Pain and palpable swelling with local tenderness are the most common presenting symptoms, often with reduced function at the adjacent joint, although many lesions are non-painful and found incidentally on imaging performed for other reasons. One-third of cases are associated with a soft tissue mass, palpable swellings are non-tender and fixed to underlying bone. In contrast to enchondroma and osteochondroma, in which growth after skeletal maturity is cause for concern, continued growth of periosteal chondroma in adults occurs without malignant transformation and is not a worrying feature.

On plain radiographs periosteal chondroma is seen as a sharply marginated, radiolucent, shallow, semi-lunar cortical concavity adjacent to the cortex, with scalloping as it erodes the cortex, and overhanging edges (Figure 2.5.13). There is variable calcification or the cartilaginous matrix, seen in roughly 50% of tumours and a sclerotic reaction of the cortex, which remains intact underlying the lesion. Focal calcification or ossification is seen in approximately one-third of tumours. Periosteal new bone forms buttresses overhanging the edges of the tumour. Lesions can have a blurred indistinct margin, or be surrounded by a thin cortical shell. Pathological fractures have not been reported. MRI is useful in the diagnosis of periosteal chondroma, showing a lobulated lesion bordered by a hypointense rim, indicating an intact periosteum.

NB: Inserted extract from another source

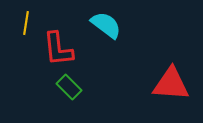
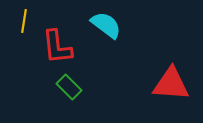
yellow line: moved 2 px left, 2 px up
red L-shape: moved 1 px left, 2 px up
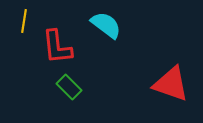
red triangle: rotated 15 degrees clockwise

Radiographs are helpful in differentiating from osteochondroma, periosteal osteosarcoma, and periosteal chondrosarcoma. Periosteal chondrosarcoma is round and shows popcorn calcification, is usually larger than 5cm, does not have a sclerotic reactive bone rim on its cortical side, and is primarily exophytic. Osteochondroma does not have a rim of bone separating it from the medullary cavity. Osteosarcoma shows perpendicular spicules of calcification, not seen in periosteal chondroma. Other benign conditions that can involve the periosteum should also be considered.

Grossly periosteal chondroma is covered by a thin shell of periosteum, is embedded in, and erodes the cortex without invading the medulla cavity. The lesion is composed of white-grey or blue, firm cartilagenous tissue. Tumours range from 1–10cm, but are usually less than 6cm in greatest dimension.

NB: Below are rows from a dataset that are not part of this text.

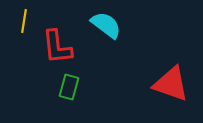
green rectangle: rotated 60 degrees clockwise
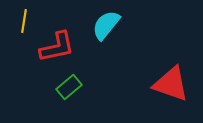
cyan semicircle: rotated 88 degrees counterclockwise
red L-shape: rotated 96 degrees counterclockwise
green rectangle: rotated 35 degrees clockwise
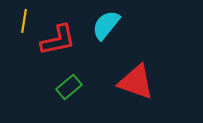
red L-shape: moved 1 px right, 7 px up
red triangle: moved 35 px left, 2 px up
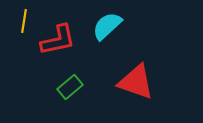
cyan semicircle: moved 1 px right, 1 px down; rotated 8 degrees clockwise
green rectangle: moved 1 px right
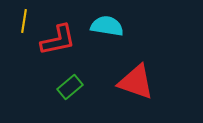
cyan semicircle: rotated 52 degrees clockwise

Histological examination shows a benign appearing lesion composed of hyaline matrix arranged in a lobular pattern with no atypical cellular elements. The matrix is separated by fibrous connective tissue or lamellar bone. Invasion of the surrounding soft tissues is not seen.

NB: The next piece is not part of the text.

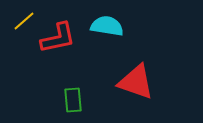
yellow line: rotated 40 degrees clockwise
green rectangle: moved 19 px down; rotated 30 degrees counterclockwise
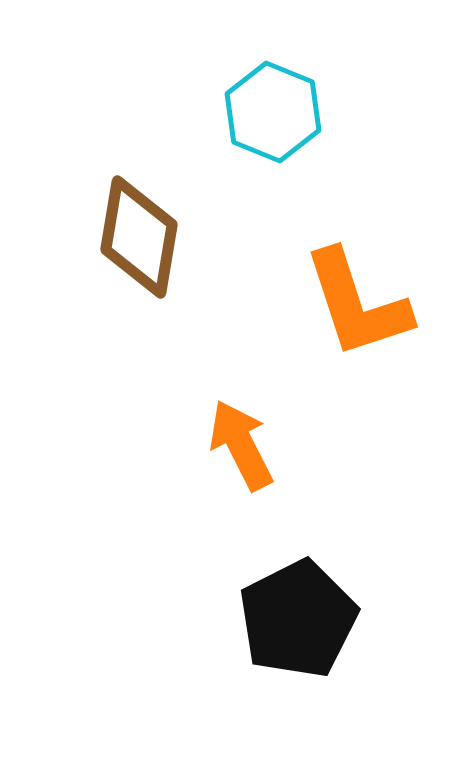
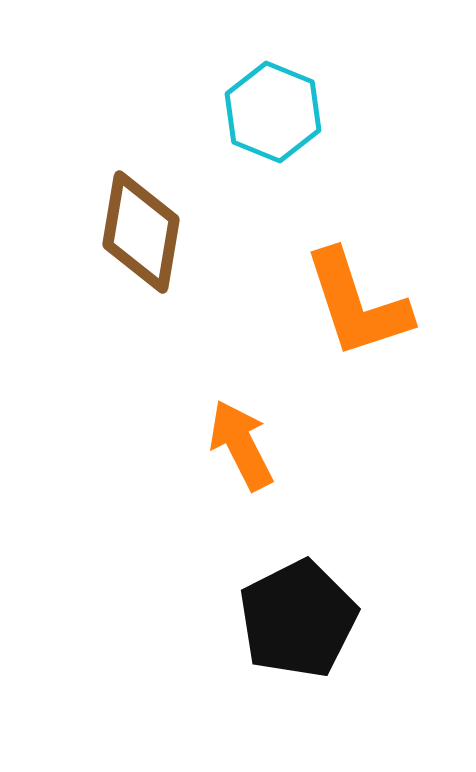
brown diamond: moved 2 px right, 5 px up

Unusual and atypical findings can result in misdiagnosis so careful clinical and radiological examination is required to avoid a wrong diagnosis.

Asymptomatic latent lesions may be managed by observation—malignant transformation has never been reported. Painful lesions may be treated with by en bloc or marginal excision, or interlesional curettage. The most effective treatment is en bloc resection, which prevents recurrence. Where the functional morbidity from resection is high, curettage should be performed, although recurrences have been reported. Bone grafting may be used with a large defect. Very few incidences of recurrence are recorded, estimated as less than 5%.